Gilmour reunited with Roger Waters for a benefit performance at Kiddington Hall in Oxfordshire on 10th July 2010 in aid of The Hoping Foundation, a charity supporting Palestinian refugee children. The duo performed a 28-minute set including Comfortably Numb and Wish You Were Here, the latter performed by Gilmour on his trusty 1958 Country Western, and a surprise rendition of The Teddy Bears’ 1958 classic To Know Him Is to Love Him.
Gilmour enlisted the 1958 Country Western again for acoustic performances of Fat Old Sun and Wish You Were Here on the first four legs of his Rattle That Lock Tour from 12th September 2015 to 28th July 2016, in support of his fourth solo album Rattle That Lock. In a rare television appearance, Gilmour performed Wish You Were Here on this guitar for an outside concert broadcast on ABC late night television show Jimmy Kimmel Live during the North American Leg of the tour on 28th March 2016. The highlight of the European leg was Gilmour’s return to Pompeii 45 years after Pink Floyd played to the deserted amphitheatre for the 1972 concert documentary Pink Floyd: Live at Pompeii.
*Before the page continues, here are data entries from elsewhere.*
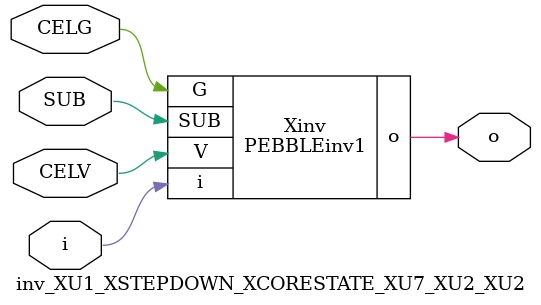
<source format=v>



module PEBBLEinv1 ( o, G, SUB, V, i );

  input V;
  input i;
  input G;
  output o;
  input SUB;
endmodule

//Celera Confidential Do Not Copy inv_XU1_XSTEPDOWN_XCORESTATE_XU7_XU2_XU2
//Celera Confidential Symbol Generator
//5V Inverter
module inv_XU1_XSTEPDOWN_XCORESTATE_XU7_XU2_XU2 (CELV,CELG,i,o,SUB);
input CELV;
input CELG;
input i;
input SUB;
output o;

//Celera Confidential Do Not Copy inv
PEBBLEinv1 Xinv(
.V (CELV),
.i (i),
.o (o),
.SUB (SUB),
.G (CELG)
);
//,diesize,PEBBLEinv1

//Celera Confidential Do Not Copy Module End
//Celera Schematic Generator
endmodule

</source>
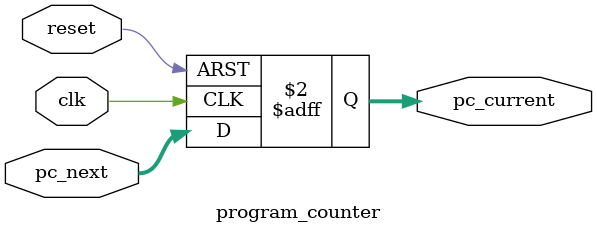
<source format=v>
`timescale 1ns / 1ps

module program_counter 
#(
    parameter INSTRUCTION_BITSIZE = 32
)
(
    input  wire clk,
    input  wire reset,
    input  wire [INSTRUCTION_BITSIZE-1:0] pc_next,

    output reg  [INSTRUCTION_BITSIZE-1:0] pc_current
);

always @(posedge clk or posedge reset) begin
    if (reset)
        pc_current <= {INSTRUCTION_BITSIZE{1'b0}};
    else
        pc_current <= pc_next;
end

endmodule
</source>
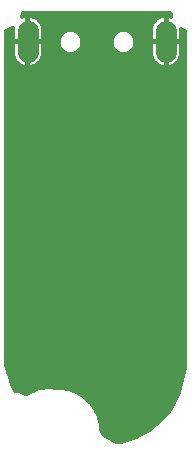
<source format=gbl>
G75*
%MOIN*%
%OFA0B0*%
%FSLAX24Y24*%
%IPPOS*%
%LPD*%
%AMOC8*
5,1,8,0,0,1.08239X$1,22.5*
%
%ADD10C,0.0700*%
%ADD11R,0.0436X0.0436*%
%ADD12C,0.0120*%
D10*
X001085Y013381D02*
X001085Y014081D01*
X005691Y014081D02*
X005691Y013381D01*
D11*
X005841Y012408D03*
X003424Y013979D03*
X001845Y010648D03*
X001215Y004522D03*
D12*
X000592Y002225D02*
X000662Y002067D01*
X000713Y002067D01*
X000750Y002081D01*
X000785Y002067D01*
X000823Y002066D01*
X000851Y002038D01*
X001026Y001963D01*
X001096Y002018D01*
X001096Y002018D01*
X001460Y002169D01*
X001460Y002169D01*
X001851Y002213D01*
X001851Y002213D01*
X002029Y002183D01*
X002207Y002187D01*
X002207Y002187D01*
X002585Y002093D01*
X002585Y002093D01*
X002925Y001904D01*
X002925Y001904D01*
X003206Y001634D01*
X003206Y001634D01*
X003407Y001300D01*
X003407Y001300D01*
X003514Y000926D01*
X003514Y000926D01*
X003517Y000777D01*
X003599Y000633D01*
X003664Y000590D01*
X003839Y000481D01*
X003844Y000482D01*
X003902Y000442D01*
X003962Y000405D01*
X003963Y000401D01*
X004017Y000364D01*
X004202Y000390D01*
X004687Y000533D01*
X005133Y000771D01*
X005523Y001093D01*
X005841Y001486D01*
X006075Y001934D01*
X006155Y002171D01*
X006338Y002845D01*
X006338Y014086D01*
X006196Y014157D01*
X006201Y014121D01*
X006201Y013750D01*
X005999Y013750D01*
X005992Y013731D01*
X005999Y013712D01*
X006201Y013712D01*
X006201Y013341D01*
X006189Y013261D01*
X006164Y013185D01*
X006128Y013114D01*
X006081Y013049D01*
X006024Y012992D01*
X005959Y012945D01*
X005887Y012908D01*
X005811Y012883D01*
X005732Y012871D01*
X005710Y012871D01*
X005710Y013078D01*
X005673Y013078D01*
X005673Y012871D01*
X005651Y012871D01*
X005572Y012883D01*
X005496Y012908D01*
X005424Y012945D01*
X005359Y012992D01*
X005302Y013049D01*
X005255Y013114D01*
X005219Y013185D01*
X005194Y013261D01*
X005181Y013341D01*
X005181Y013712D01*
X005384Y013712D01*
X005391Y013731D01*
X005384Y013750D01*
X005181Y013750D01*
X005181Y014121D01*
X005194Y014200D01*
X005219Y014277D01*
X005255Y014348D01*
X005302Y014413D01*
X005359Y014470D01*
X005424Y014517D01*
X005496Y014554D01*
X005572Y014578D01*
X005651Y014591D01*
X005673Y014591D01*
X005673Y014383D01*
X005710Y014383D01*
X005710Y014591D01*
X005732Y014591D01*
X005811Y014578D01*
X005872Y014558D01*
X005829Y014689D01*
X000936Y014689D01*
X000935Y014643D01*
X000935Y014643D01*
X000897Y014556D01*
X000966Y014578D01*
X001045Y014591D01*
X001066Y014591D01*
X001066Y014383D01*
X001104Y014383D01*
X001104Y014591D01*
X001125Y014591D01*
X001205Y014578D01*
X001281Y014554D01*
X001352Y014517D01*
X001417Y014470D01*
X001474Y014413D01*
X001521Y014348D01*
X001558Y014277D01*
X001583Y014200D01*
X001595Y014121D01*
X001595Y013750D01*
X001393Y013750D01*
X001385Y013731D01*
X001393Y013712D01*
X001595Y013712D01*
X001595Y013341D01*
X001583Y013261D01*
X001558Y013185D01*
X001521Y013114D01*
X001474Y013049D01*
X001417Y012992D01*
X001352Y012945D01*
X001281Y012908D01*
X001205Y012883D01*
X001125Y012871D01*
X001104Y012871D01*
X001104Y013078D01*
X001066Y013078D01*
X001066Y012871D01*
X001045Y012871D01*
X000966Y012883D01*
X000889Y012908D01*
X000818Y012945D01*
X000753Y012992D01*
X000696Y013049D01*
X000649Y013114D01*
X000613Y013185D01*
X000588Y013261D01*
X000575Y013341D01*
X000575Y013712D01*
X000777Y013712D01*
X000785Y013731D01*
X000777Y013750D01*
X000575Y013750D01*
X000575Y014121D01*
X000582Y014161D01*
X000368Y014078D01*
X000368Y002954D01*
X000420Y002736D01*
X000592Y002225D01*
X000599Y002211D02*
X001829Y002211D01*
X001866Y002211D02*
X006166Y002211D01*
X006198Y002329D02*
X000557Y002329D01*
X000517Y002448D02*
X006230Y002448D01*
X006262Y002566D02*
X000477Y002566D01*
X000438Y002685D02*
X006294Y002685D01*
X006327Y002803D02*
X000404Y002803D01*
X000375Y002922D02*
X006338Y002922D01*
X006338Y003040D02*
X000368Y003040D01*
X000368Y003159D02*
X006338Y003159D01*
X006338Y003277D02*
X000368Y003277D01*
X000368Y003396D02*
X006338Y003396D01*
X006338Y003514D02*
X000368Y003514D01*
X000368Y003633D02*
X006338Y003633D01*
X006338Y003751D02*
X000368Y003751D01*
X000368Y003870D02*
X006338Y003870D01*
X006338Y003988D02*
X000368Y003988D01*
X000368Y004107D02*
X006338Y004107D01*
X006338Y004225D02*
X000368Y004225D01*
X000368Y004344D02*
X006338Y004344D01*
X006338Y004462D02*
X000368Y004462D01*
X000368Y004581D02*
X006338Y004581D01*
X006338Y004699D02*
X000368Y004699D01*
X000368Y004818D02*
X006338Y004818D01*
X006338Y004936D02*
X000368Y004936D01*
X000368Y005055D02*
X006338Y005055D01*
X006338Y005173D02*
X000368Y005173D01*
X000368Y005292D02*
X006338Y005292D01*
X006338Y005410D02*
X000368Y005410D01*
X000368Y005529D02*
X006338Y005529D01*
X006338Y005647D02*
X000368Y005647D01*
X000368Y005766D02*
X006338Y005766D01*
X006338Y005884D02*
X000368Y005884D01*
X000368Y006003D02*
X006338Y006003D01*
X006338Y006121D02*
X000368Y006121D01*
X000368Y006240D02*
X006338Y006240D01*
X006338Y006358D02*
X000368Y006358D01*
X000368Y006477D02*
X006338Y006477D01*
X006338Y006595D02*
X000368Y006595D01*
X000368Y006714D02*
X006338Y006714D01*
X006338Y006832D02*
X000368Y006832D01*
X000368Y006951D02*
X006338Y006951D01*
X006338Y007069D02*
X000368Y007069D01*
X000368Y007188D02*
X006338Y007188D01*
X006338Y007306D02*
X000368Y007306D01*
X000368Y007425D02*
X006338Y007425D01*
X006338Y007543D02*
X000368Y007543D01*
X000368Y007662D02*
X006338Y007662D01*
X006338Y007780D02*
X000368Y007780D01*
X000368Y007899D02*
X006338Y007899D01*
X006338Y008017D02*
X000368Y008017D01*
X000368Y008136D02*
X006338Y008136D01*
X006338Y008254D02*
X000368Y008254D01*
X000368Y008373D02*
X006338Y008373D01*
X006338Y008491D02*
X000368Y008491D01*
X000368Y008610D02*
X006338Y008610D01*
X006338Y008728D02*
X000368Y008728D01*
X000368Y008847D02*
X006338Y008847D01*
X006338Y008965D02*
X000368Y008965D01*
X000368Y009084D02*
X006338Y009084D01*
X006338Y009202D02*
X000368Y009202D01*
X000368Y009321D02*
X006338Y009321D01*
X006338Y009439D02*
X000368Y009439D01*
X000368Y009558D02*
X006338Y009558D01*
X006338Y009676D02*
X000368Y009676D01*
X000368Y009795D02*
X006338Y009795D01*
X006338Y009913D02*
X000368Y009913D01*
X000368Y010032D02*
X006338Y010032D01*
X006338Y010150D02*
X000368Y010150D01*
X000368Y010269D02*
X006338Y010269D01*
X006338Y010387D02*
X000368Y010387D01*
X000368Y010506D02*
X006338Y010506D01*
X006338Y010624D02*
X000368Y010624D01*
X000368Y010743D02*
X006338Y010743D01*
X006338Y010861D02*
X000368Y010861D01*
X000368Y010980D02*
X006338Y010980D01*
X006338Y011098D02*
X000368Y011098D01*
X000368Y011217D02*
X006338Y011217D01*
X006338Y011335D02*
X000368Y011335D01*
X000368Y011454D02*
X006338Y011454D01*
X006338Y011572D02*
X000368Y011572D01*
X000368Y011691D02*
X006338Y011691D01*
X006338Y011809D02*
X000368Y011809D01*
X000368Y011928D02*
X006338Y011928D01*
X006338Y012046D02*
X000368Y012046D01*
X000368Y012165D02*
X006338Y012165D01*
X006338Y012283D02*
X000368Y012283D01*
X000368Y012402D02*
X006338Y012402D01*
X006338Y012520D02*
X000368Y012520D01*
X000368Y012639D02*
X006338Y012639D01*
X006338Y012757D02*
X000368Y012757D01*
X000368Y012876D02*
X001015Y012876D01*
X001066Y012876D02*
X001104Y012876D01*
X001156Y012876D02*
X005621Y012876D01*
X005673Y012876D02*
X005710Y012876D01*
X005762Y012876D02*
X006338Y012876D01*
X006338Y012994D02*
X006026Y012994D01*
X006127Y013113D02*
X006338Y013113D01*
X006338Y013231D02*
X006179Y013231D01*
X006201Y013350D02*
X006338Y013350D01*
X006338Y013468D02*
X006201Y013468D01*
X006201Y013587D02*
X006338Y013587D01*
X006338Y013705D02*
X006201Y013705D01*
X006201Y013824D02*
X006338Y013824D01*
X006338Y013942D02*
X006201Y013942D01*
X006201Y014061D02*
X006338Y014061D01*
X005841Y014653D02*
X000935Y014653D01*
X001066Y014535D02*
X001104Y014535D01*
X001104Y014416D02*
X001066Y014416D01*
X001318Y014535D02*
X005459Y014535D01*
X005306Y014416D02*
X001471Y014416D01*
X001547Y014298D02*
X005230Y014298D01*
X005191Y014179D02*
X001586Y014179D01*
X001595Y014061D02*
X002329Y014061D01*
X002278Y014039D02*
X002166Y013928D01*
X002106Y013782D01*
X002106Y013624D01*
X002166Y013479D01*
X002278Y013367D01*
X002424Y013307D01*
X002581Y013307D01*
X002727Y013367D01*
X002839Y013479D01*
X002899Y013624D01*
X002899Y013782D01*
X002839Y013928D01*
X002727Y014039D01*
X002581Y014100D01*
X002424Y014100D01*
X002278Y014039D01*
X002181Y013942D02*
X001595Y013942D01*
X001595Y013824D02*
X002123Y013824D01*
X002106Y013705D02*
X001595Y013705D01*
X001595Y013587D02*
X002122Y013587D01*
X002177Y013468D02*
X001595Y013468D01*
X001595Y013350D02*
X002320Y013350D01*
X002685Y013350D02*
X004092Y013350D01*
X004050Y013367D02*
X004195Y013307D01*
X004353Y013307D01*
X004499Y013367D01*
X004610Y013479D01*
X004671Y013624D01*
X004671Y013782D01*
X004610Y013928D01*
X004499Y014039D01*
X004353Y014100D01*
X004195Y014100D01*
X004050Y014039D01*
X003938Y013928D01*
X003878Y013782D01*
X003878Y013624D01*
X003938Y013479D01*
X004050Y013367D01*
X003949Y013468D02*
X002828Y013468D01*
X002883Y013587D02*
X003893Y013587D01*
X003878Y013705D02*
X002899Y013705D01*
X002882Y013824D02*
X003895Y013824D01*
X003952Y013942D02*
X002824Y013942D01*
X002676Y014061D02*
X004101Y014061D01*
X004448Y014061D02*
X005181Y014061D01*
X005181Y013942D02*
X004596Y013942D01*
X004654Y013824D02*
X005181Y013824D01*
X005181Y013705D02*
X004671Y013705D01*
X004655Y013587D02*
X005181Y013587D01*
X005181Y013468D02*
X004600Y013468D01*
X004457Y013350D02*
X005181Y013350D01*
X005204Y013231D02*
X001573Y013231D01*
X001521Y013113D02*
X005256Y013113D01*
X005357Y012994D02*
X001420Y012994D01*
X001104Y012994D02*
X001066Y012994D01*
X000751Y012994D02*
X000368Y012994D01*
X000368Y013113D02*
X000650Y013113D01*
X000598Y013231D02*
X000368Y013231D01*
X000368Y013350D02*
X000575Y013350D01*
X000575Y013468D02*
X000368Y013468D01*
X000368Y013587D02*
X000575Y013587D01*
X000575Y013705D02*
X000368Y013705D01*
X000368Y013824D02*
X000575Y013824D01*
X000575Y013942D02*
X000368Y013942D01*
X000368Y014061D02*
X000575Y014061D01*
X000651Y002092D02*
X001275Y002092D01*
X001040Y001974D02*
X001001Y001974D01*
X002586Y002092D02*
X006128Y002092D01*
X006088Y001974D02*
X002800Y001974D01*
X002976Y001855D02*
X006033Y001855D01*
X005972Y001737D02*
X003099Y001737D01*
X003215Y001618D02*
X005910Y001618D01*
X005849Y001500D02*
X003287Y001500D01*
X003358Y001381D02*
X005757Y001381D01*
X005661Y001263D02*
X003417Y001263D01*
X003451Y001144D02*
X005565Y001144D01*
X005442Y001026D02*
X003486Y001026D01*
X003515Y000907D02*
X005299Y000907D01*
X005155Y000789D02*
X003517Y000789D01*
X003578Y000670D02*
X004944Y000670D01*
X004721Y000552D02*
X003726Y000552D01*
X003917Y000433D02*
X004349Y000433D01*
X005673Y012994D02*
X005710Y012994D01*
X005673Y014416D02*
X005710Y014416D01*
X005710Y014535D02*
X005673Y014535D01*
M02*

</source>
The two shows on 7th and 8th July 2016 were the first public performances at the Amphitheatre of Pompeii since the eruption of Vesuvius in AD79 and were recorded for the live album and film Live At Pompeii, released on 29th September 2017. For the fifth and final leg of the tour, comprising five dates at The Royal Albert Hall in London from 23rd-30th September 2016, Gilmour switched to a 1959 Country Western for his performances of Wish You Were Here and Fat Old Sun (lot 97).
Gilmour told us: The Country Western is a lovely guitar. My natural tendency is to want to use an older guitar. I like the older guitars… it feels like older guitars that have been played a lot over the years by different people have sort of settled into something - the vibrations of the different pieces of wood that make up the front and back - it seems to take years for that to sort of meld itself into one overall sound that is beautiful. Some of the pickups that are built into guitars have a strange sound to them which is recognizably not as precise as an acoustic should sound. So there is a pickup that you can actually put onto these guitars which is more like an electric guitar pickup and it has a very, very nice sound to it. It meant that on the more recent tours for On An Island and Rattle That Lock, I was able to use the Country Westerns, ie. Use an old guitar but with a modern pickup on it. It meant that you could revert to using a beautiful old guitar on stage because of that particular L. R. Baggs pickup.